Dal prossimo primo gennaio 2020 cesserà l’esistenza dei due CSV che si fonderanno in un nuovo Ente del Terzo Settore che acquisirà̀ la denominazione di “CSV Irpinia Sannio ETS”.

Il progetto di fusione arriva come conseguenza della Comunicazione 32/2018 dell’Organismo Nazionale di Controllo sui Centri di Servizio per il Volontariato (Fondazione ONC), in esecuzione di quanto previsto dal Codice del Terzo Settore del 2017, che stabiliva il nuovo numero ed i nuovi ambiti territoriali dei Centri di Servizi per il Volontariato. Nello specifico la Fondazione ONC aveva decretato il passaggio in Campania, su base demografica, da 5 a 4 CSV e la creazione di un unico CSV interprovinciale per le province di Avellino e Benevento.

Il progetto di fusione, approvato giovedì sera a Benevento all’unanimità dalle 113 associate presenti in assemblea, si pone l’obiettivo della salvaguardia delle strutture, dei dipendenti, dei consulenti e della rappresentatività territoriale garantite fino ad oggi dal CESVOB. 

“Ringrazio – il commento del presidente di Irpinia Solidale Marco Curcio – la struttura del CSV di Avellino che in questi mesi si è prodigata per consentire al Centro di rispettare tutte le scadenze necessarie per arrivare a questo importante punto. Oggi siamo pronti ad accogliere una nuova sfida, senza perdere di vista mai i bisogni del volontariato”.

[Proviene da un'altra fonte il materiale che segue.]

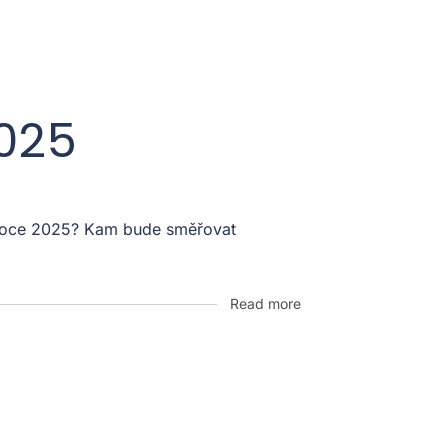
2025
v roce 2025? Kam bude směřovat
Read more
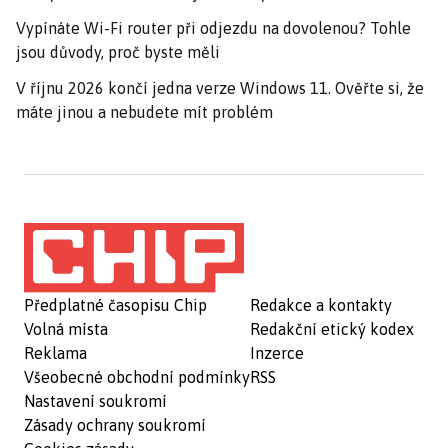
Vypínáte Wi-Fi router při odjezdu na dovolenou? Tohle
jsou důvody, proč byste měli
V říjnu 2026 končí jedna verze Windows 11. Ověřte si, že
máte jinou a nebudete mít problém
Předplatné časopisu Chip
Redakce a kontakty
Volná místa
Redakční etický kodex
Reklama
Inzerce
Všeobecné obchodní podmínky
RSS
Nastavení soukromí
Zásady ochrany soukromí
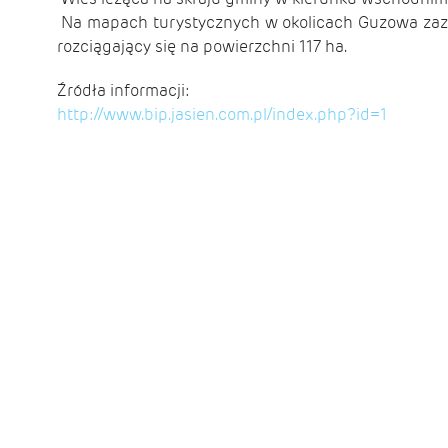
Na mapach turystycznych w okolicach Guzowa zazna
rozciągający się na powierzchni 117 ha.
Źródła informacji:
http://www.bip.jasien.com.pl/index.php?id=1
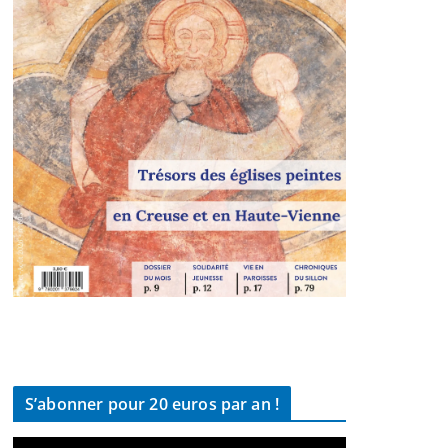
S’abonner pour 20 euros par an !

“Si è conclusa con l’assemblea straordinaria – ha spiegato il presidente del CESVOB Raffaele Amore – la fase di accorpamento e da gennaio si insedierà il nuovo consiglio direttivo che dovrà eleggere un nuovo presidente e le nuove cariche sociali. Io voglio ringraziare la struttura del CESVOB che in questi mesi ha lavorato incessantemente per preparare l’intera documentazione confrontandosi con le associazioni della Provincia di Benevento e contribuendo a definire un progetto di fusione che fosse garanzia di salvaguardia delle relazioni costruite negli anni sul territorio e di continuità del lavoro svolto e dei risultati raggiunti. I nostri uffici continueranno ad offrire alle associazioni delle province di Avellino e Benevento servizi, consulenza e supporto”.